In early April, Mr. Branson held a news conference in Newport Beach, Calif., to unveil his submersible. “The last great challenge for humans,” declared Mr. Branson, the founder of Virgin Atlantic and Virgin Galactic, “is to explore the depths of our planet’s oceans.”

His solo craft, nearly 18 feet long, looked like a white-and-blue airplane with stubby wings and a cockpit. The curve of the wings is meant to drive the vehicle downward as it speeds through the water, rather than upward, as with an airplane.

Graham Hawkes, the craft’s designer and a veteran maker of undersea vehicles, said in an interview that more conservative designs were possible but that his goal was “to advance the state of the art.”

The winged craft and its mother ship cost an estimated $17 million.
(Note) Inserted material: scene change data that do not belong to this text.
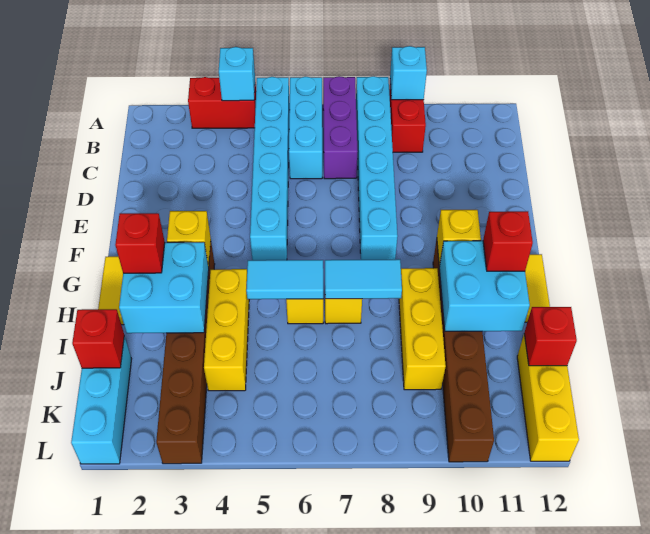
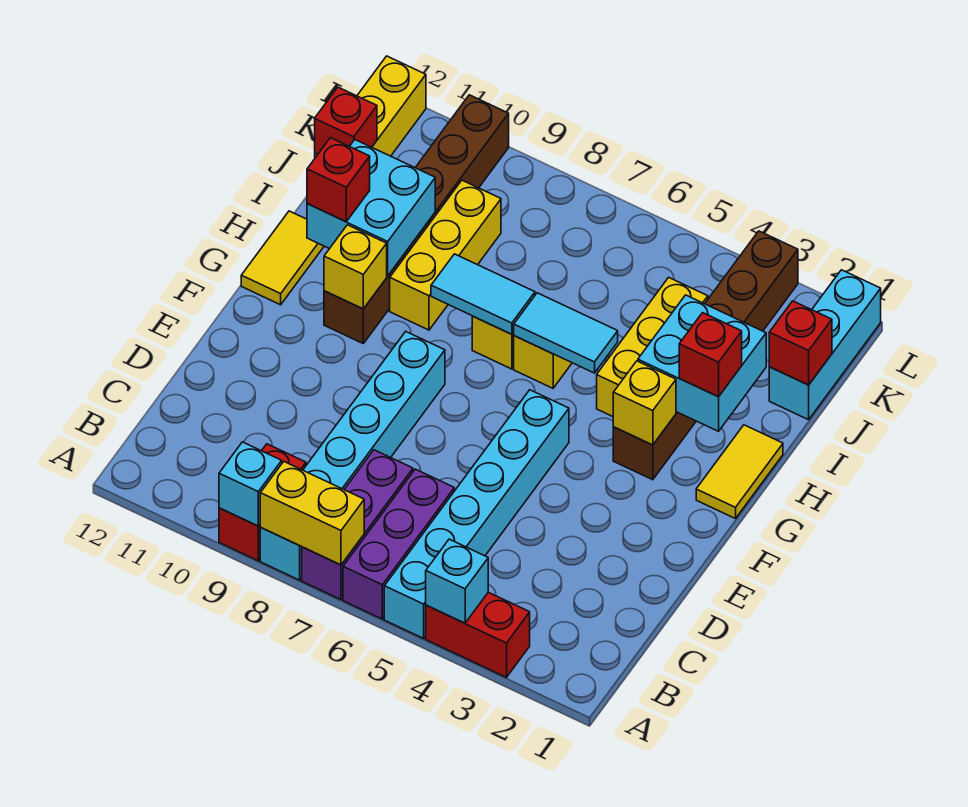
cyan 1x3 brick [289,77,322,179] -> purple 1x3 brick [343,469,454,619]
none -> yellow 1x2 brick [260,462,364,565]

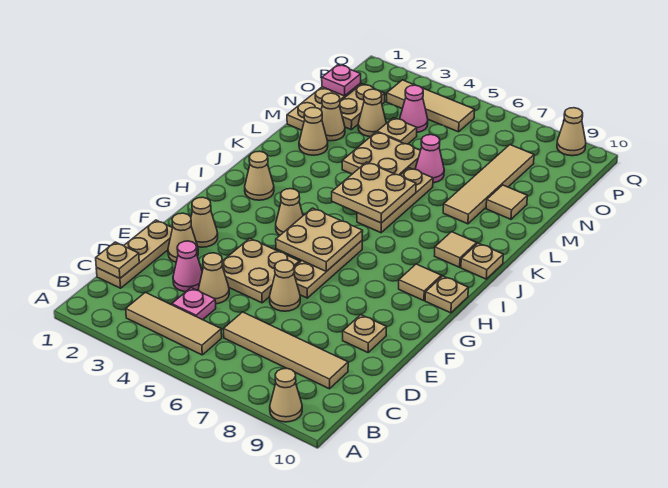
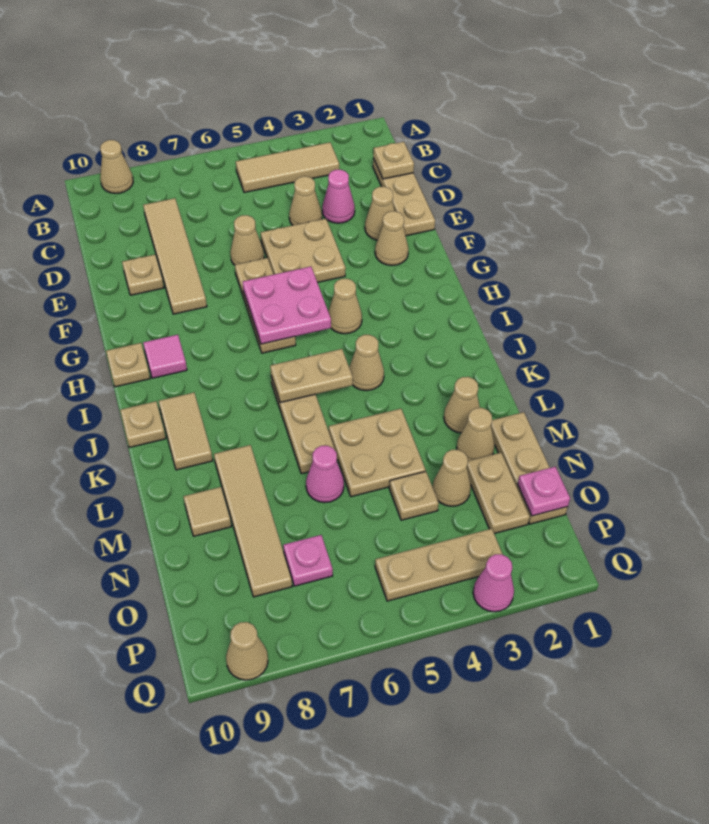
pink 1x1 plate [172,288,216,320] -> pink 1x1 plate moved to [283,535,333,586]
tan 1x4 tile [224,312,348,389] -> tan 1x4 tile turned to [143,198,207,314]
tan 2x2 plate [276,208,363,271] -> pink 2x2 plate [243,267,331,344]
tan 1x1 tile [399,264,441,301] -> pink 1x1 tile [143,335,187,378]
tan 1x1 cone [245,151,274,200] -> tan 1x1 cone moved to [349,335,384,391]
tan 2x2 plate [332,162,416,223] -> tan 1x2 plate [270,349,353,403]
tan 1x1 tile [435,232,477,267] -> tan 1x2 tile [159,393,213,470]
pink 1x1 cone [400,85,428,132] -> pink 1x1 cone moved to [473,554,514,612]
tan 1x3 tile [386,80,474,132] -> tan 1x3 plate [375,529,503,601]

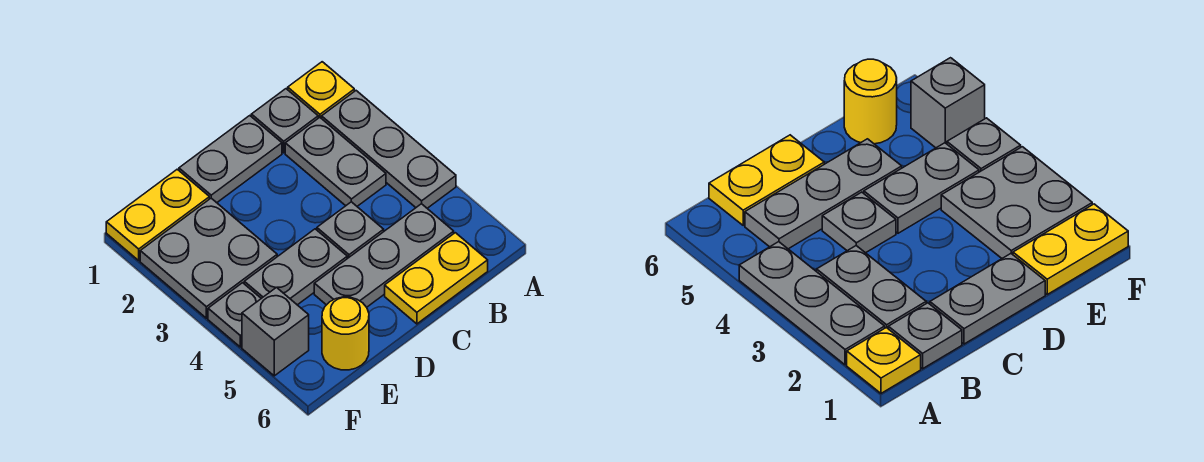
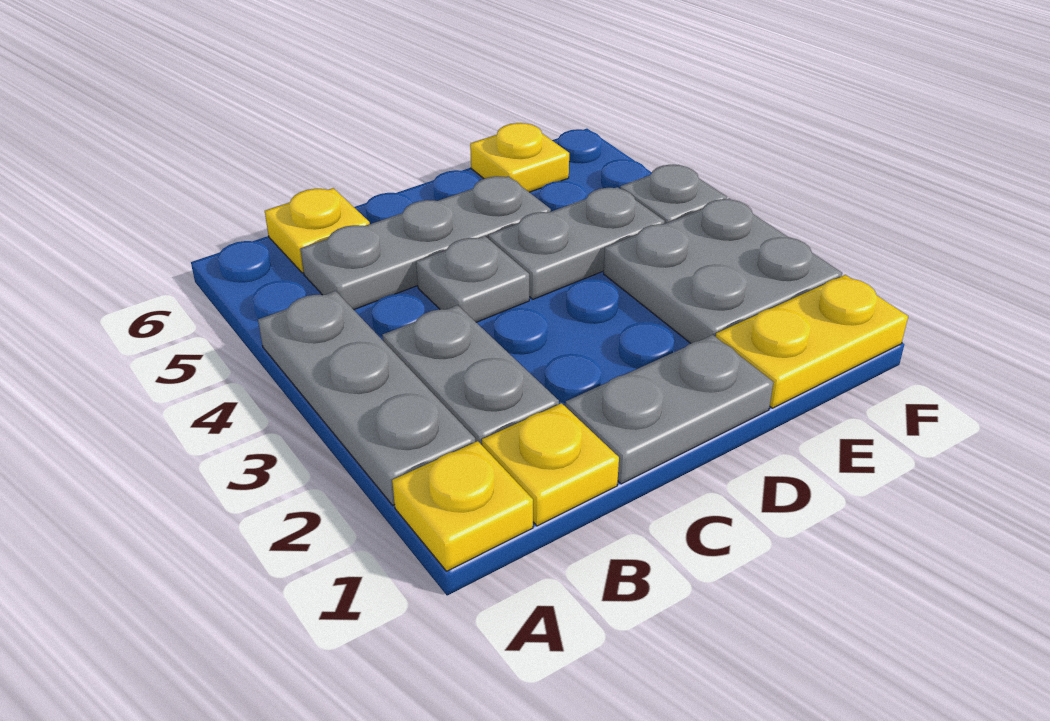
grey 1x1 plate [251,89,318,153] -> yellow 1x1 plate [482,403,619,526]
yellow 1x2 plate [385,233,488,324] -> yellow 1x1 plate [265,188,370,273]
yellow 1x1 round brick [322,297,369,370] -> yellow 1x1 plate [470,123,569,192]
grey 1x1 brick [242,287,309,376] -> none

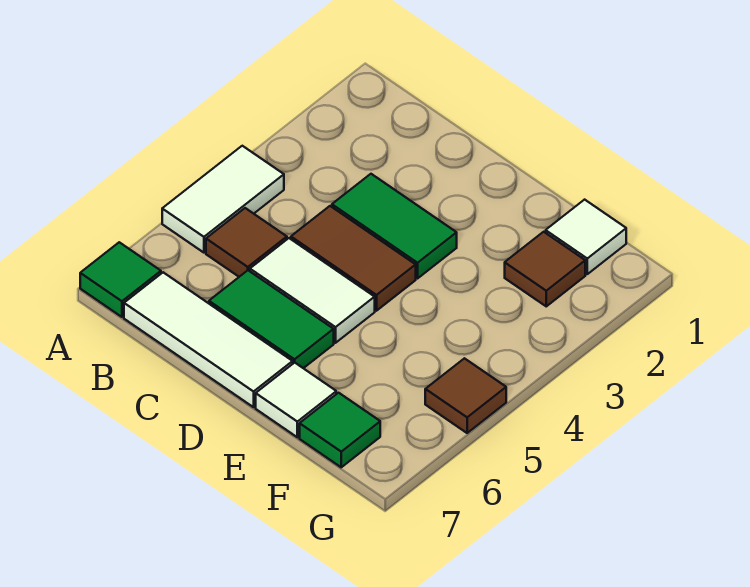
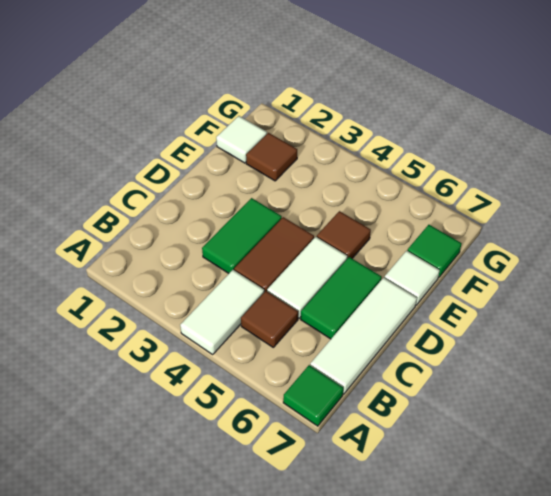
white 1x2 tile [162,146,284,253] -> white 1x2 tile turned to [180,270,264,354]
brown 1x1 tile [425,358,506,433] -> brown 1x1 tile moved to [317,211,371,259]

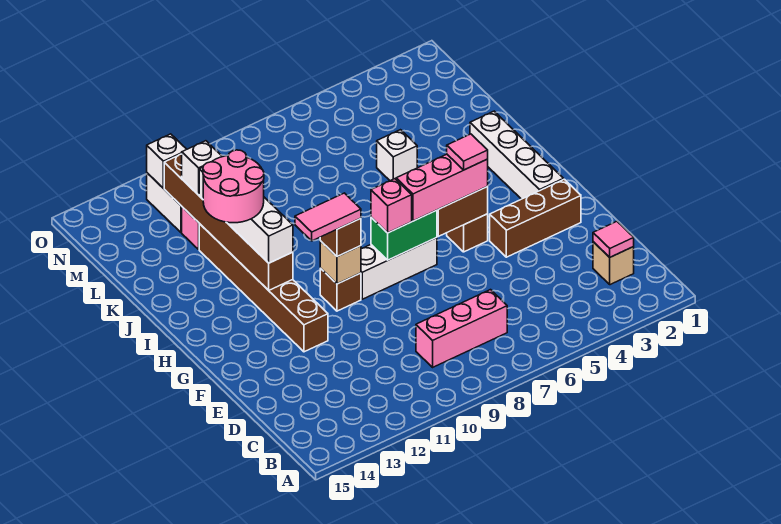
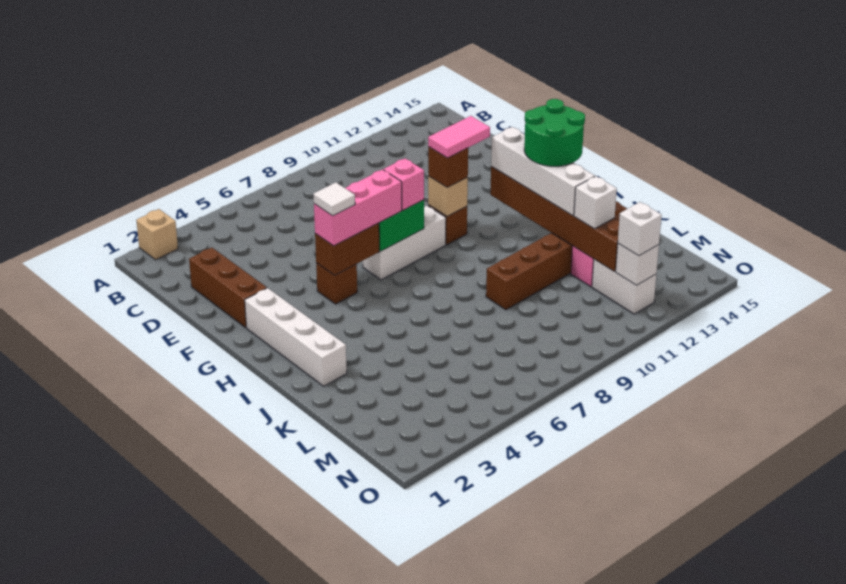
tan 1x1 brick [593,242,634,285] -> tan 1x1 brick moved to [136,209,178,260]
pink 1x1 tile [593,221,634,257] -> none
pink 1x3 brick [416,290,507,367] -> none
brown 1x3 brick [490,179,581,257] -> brown 1x3 brick turned to [189,248,267,327]
brown 1x6 brick [199,224,328,352] -> brown 1x6 brick turned to [486,201,627,310]
pink 1x1 tile [447,134,488,170] -> white 1x1 tile [313,182,355,216]
pink 2x2 round brick [203,150,264,223] -> green 2x2 round brick [524,99,585,166]
white 1x1 brick [377,130,417,181] -> white 1x1 brick moved to [618,202,662,256]

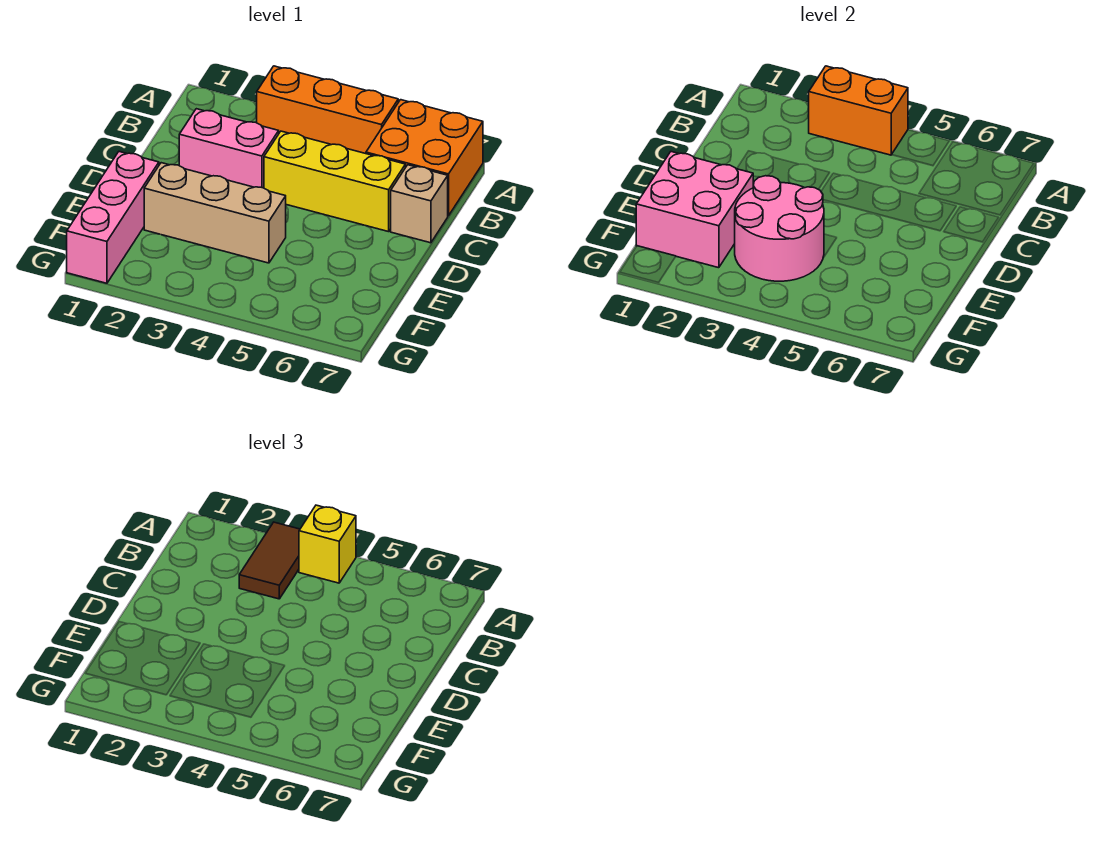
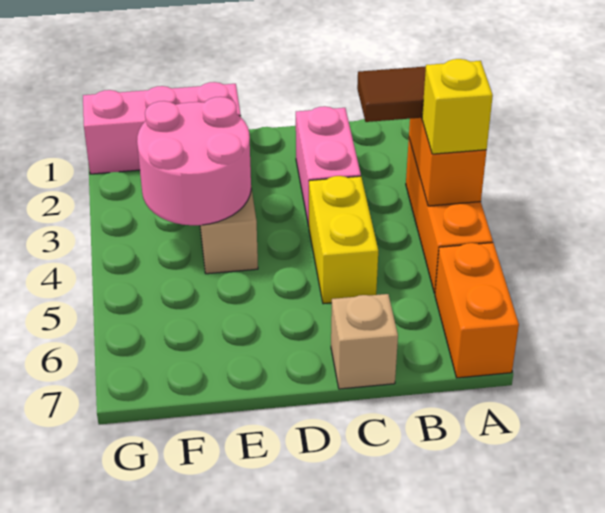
orange 2x2 brick [366,100,483,216] -> orange 1x2 brick [435,243,519,378]
yellow 1x3 brick [264,131,405,232] -> yellow 1x2 brick [309,176,378,304]
pink 2x2 brick [636,152,754,268] -> none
The submersible is scheduled to plunge deep later this year, its pilot a colleague of Mr. Branson. (The venture is profiled at virginoceanic.com.)

A few weeks later, in late April, another team went public. It unveiled plans, rather than a nearly complete vehicle. The company, Triton Submarines, based in Vero Beach, Fla., makes tiny submersibles with acrylic personnel spheres that carry two people down a half mile or more. The clear spheres provide much better viewing than the tiny portholes of traditional submersibles.

The company announced that it was ready to build a submersible to carry three people into the Challenger Deep. The vehicle’s personnel sphere — seven and a half feet in diameter — would be made entirely of glass and open like a clamshell to admit passengers.

Glass might seem fragile. But as pressures rise, said L. Bruce Jones, the company’s chief executive, “it gets stronger.”

He said two people — a billionaire and a near billionaire — were talking separately about buying one or two of the craft, each costing $15 million.

A company brochure says investors can expect to charge $250,000 a seat for tours of the Challenger Deep.

Mr. Jones said the craft would drop fast, covering the seven miles in about two hours. That would leave hours of bottom time for exploration before the return trip to the surface.